L’île de Gorée, joyau historique classé au patrimoine mondial de l’UNESCO, est aujourd’hui confrontée à un défi écologique de taille , l’érosion côtière. Pour préserver ce site emblématique et ses vestiges historiques, le gouvernement sénégalais, soutenu par la Banque Mondiale, a lancé un projet ambitieux de protection côtière. Cependant, cette initiative, bien que louable, soulève de nombreuses questions sur la gestion des impacts environnementaux et sociaux.

Le projet WACA (Projet d’Investissement Régional de Résilience des Zones Côtières en Afrique de l’Ouest), visant à renforcer la résilience de l’île face aux risques côtiers, repose sur une étude d’impact environnemental et social (EIES) détaillée. Pourtant, malgré les intentions affichées, des zones d’ombre subsistent. L’EIES, bien que scrupuleuse, n’offre pas une vision complète de la portée des risques environnementaux et sociaux potentiels. Le projet se targue d’une approche intégrée, mais une vigilance accrue s’avère nécessaire pour garantir que la protection de l’île ne soit pas compromise par des effets collatéraux imprévus.

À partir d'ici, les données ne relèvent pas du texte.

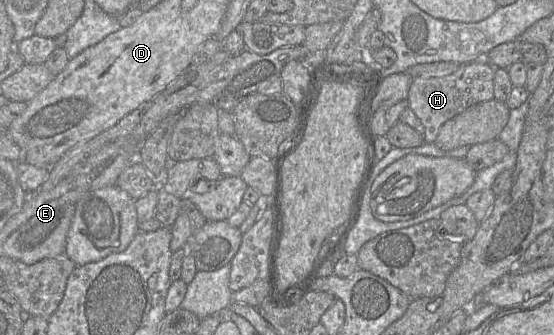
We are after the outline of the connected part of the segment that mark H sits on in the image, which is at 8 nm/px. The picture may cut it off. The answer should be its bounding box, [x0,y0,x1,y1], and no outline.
[408,59,494,143]

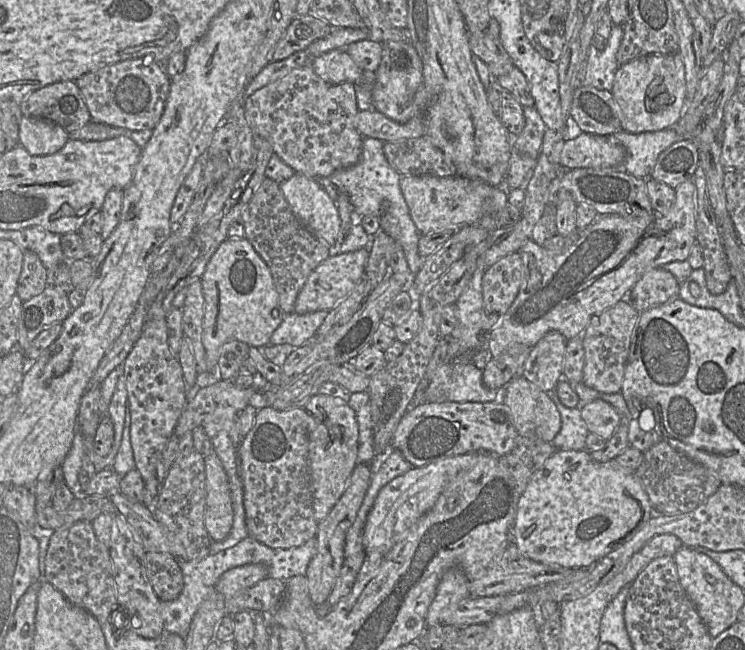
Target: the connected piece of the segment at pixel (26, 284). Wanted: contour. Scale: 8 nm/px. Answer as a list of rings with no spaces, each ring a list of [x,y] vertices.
[[[24,250],[23,266],[18,279],[16,296],[23,302],[42,293],[50,284],[50,274],[39,256]]]

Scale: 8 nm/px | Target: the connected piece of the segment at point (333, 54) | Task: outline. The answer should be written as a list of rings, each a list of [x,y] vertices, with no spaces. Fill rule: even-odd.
[[[334,49],[311,58],[309,66],[328,84],[352,83],[357,85],[363,71],[356,65],[345,49]]]

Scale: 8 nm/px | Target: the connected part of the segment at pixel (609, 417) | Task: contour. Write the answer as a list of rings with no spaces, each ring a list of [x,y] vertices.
[[[601,399],[586,403],[581,408],[581,413],[588,431],[605,441],[613,435],[621,420],[620,414]]]

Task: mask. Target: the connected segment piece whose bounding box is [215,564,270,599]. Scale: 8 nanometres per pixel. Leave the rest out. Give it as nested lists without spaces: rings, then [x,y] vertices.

L’une des pierres angulaires de ce projet est la consultation publique, présentée comme un processus clé pour l’intégration des préoccupations des populations locales. Cependant, la question demeure : ces consultations ont-elles permis une véritable inclusion des habitants dans le processus décisionnel ? Ont-ils été suffisamment informés des enjeux et des impacts potentiels du projet, ou ont-ils été laissés à l’écart, confrontés à des décisions déjà prises ? L’acceptabilité sociale, essentielle pour la réussite de tout projet de cette envergure, nécessite plus qu’une simple formalité.

Le Plan de Gestion Environnementale et Sociale (PGES), censé atténuer les impacts négatifs du projet, pose plusieurs interrogations quant à sa mise en œuvre effective. Le déboisement et le défrichement, par exemple, soulèvent des questions sur la protection des espèces végétales et les compensations pour les arbres abattus. De même, des garanties concernant la qualité de l’air et de l’eau doivent être fournies pour s’assurer que les travaux respecteront les normes environnementales, tant sénégalaises qu’internationales. La gestion des déchets, l’une des préoccupations majeures lors de tels projets, reste également floue : comment les déchets seront-ils traités et quels plans seront mis en place pour prévenir toute forme de pollution ?

Un autre point préoccupant est la découverte fortuite de vestiges historiques durant les travaux. Bien qu’un protocole soit prévu, les moyens et procédures pour informer les autorités et arrêter les travaux en cas de découverte restent flous.

L’étude des dangers, élément clé pour anticiper les accidents, soulève de nouvelles interrogations. Quelles sont les réelles mesures prises pour garantir la sécurité des travailleurs et des populations locales face aux risques liés à la construction et à l’exploitation des ouvrages ? Les barrières de sécurité sont-elles adéquates pour prévenir les accidents ? De plus, quel plan est mis en place pour gérer les risques résiduels en cas d’incidents ?

Une surveillance environnementale est prévue tout au long de la durée du projet, avec des indicateurs de suivi. Toutefois, des questions demeurent quant à l’indépendance et à la rigueur de cette surveillance. Comment garantir la transparence des données recueillies et l’efficacité des alertes ? Les mécanismes de redevabilité et de transparence doivent être renforcés pour assurer une gestion efficace et conforme aux normes.

Un mécanisme de gestion des plaintes est censé être mis en place, avec différents niveaux de traitement. Cependant, l’efficacité de ce système reste à prouver. Les délais de traitement seront-ils respectés ? Les décisions rendues seront-elles impartiales ? Les populations locales disposeront-elles d’un véritable recours en cas d’insatisfaction ou de problèmes non résolus ?

Bien que le projet de protection côtière de l’île de Gorée soit crucial pour la préservation de ce site unique, sa mise en œuvre doit impérativement être accompagnée d’une gestion rigoureuse, responsable et transparente. Les questions soulevées par cette enquête exigent des réponses claires et des actions concrètes. Il est indispensable que le développement de ce projet ne se fasse pas au détriment de l’environnement et des populations locales, mais au contraire dans le respect de ces derniers.

Cette vigilance collective sera essentielle pour garantir que la protection de Gorée se fasse dans les meilleures conditions possibles pour ses habitants et son patrimoine.